Leap Year (2010/I) (PG)

Review Date: January 5th, 2011

The majesty of the Emerald Isle is on full display in Leap Year, an opposites attract romantic comedy starring Amy Adams (Julie & Julia, Enchanted) and Matthew Goode (A Single Man, Watchmen). Director Anand Tucker (Shopgirl, Hilary and Jackie), shooting entirely on location in Ireland, takes us on a whirlwind tour of the country's breathtaking landscape, reveling in its fabled fairy-tale charm.

Pity, then, that such a magnificent setting is so mercilessly defaced by Leap Year's unrelenting mediocrity. The film's dubious premise, testing the already loose limits of rom-com believability, casts Adams as Anna, a type-A career girl who flies to Ireland intending to pop the question to her feet-dragging boyfriend on February 29th, aka Leap Day. Why Leap Day? Because, according to some idiotic old Irish tradition, that's when women are allowed to do such things. (Click here to watch Adams herself try to explain the plot.)

Unfortunately for Anna, weather problems force her plane to land far away from Dublin and her would-be fiance.

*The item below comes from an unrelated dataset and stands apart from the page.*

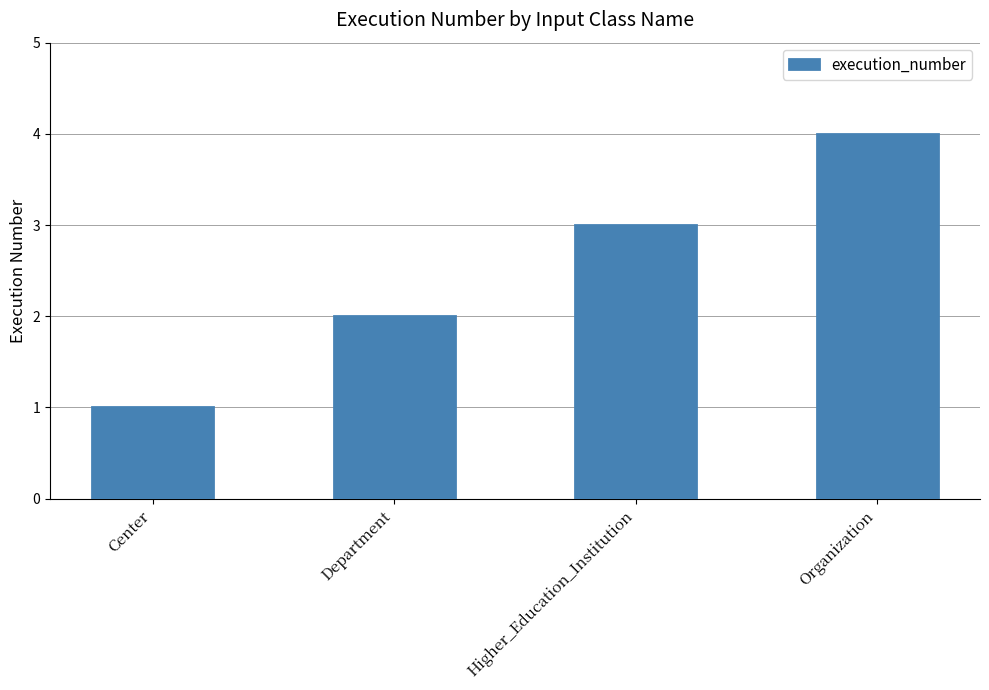

List the labels in order of value, smallest first.

Center, Department, Higher_Education_Institution, Organization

Trapped in a tiny coastal town with no reliable transportation at her disposal, she enlists the help of a scruffy, abrasive barkeep named Declan (Goode) to drive her cross-country so she can reach her destination by the 29th. And thus begins the traditional rom-com mating ritual of sexually-charged bickering followed by moments of abrupt, awkward intimacy.

While watching Leap Year, I swear I could hear the Irish countryside quietly weeping as it witnessed Goode and Adams slog through the film's succession of trite misadventures, the talented actors straining in vain to manufacture some semblance of romantic chemistry as an assortment of jolly Waking Ned Devine types futilely spurred them on. Oh, if only Greenpeace could have intervened and put a halt to such wanton environmental desecration. It's the worst thing to come out of Ireland since The Cranberries.

Hollywood.com rated this film 1 star.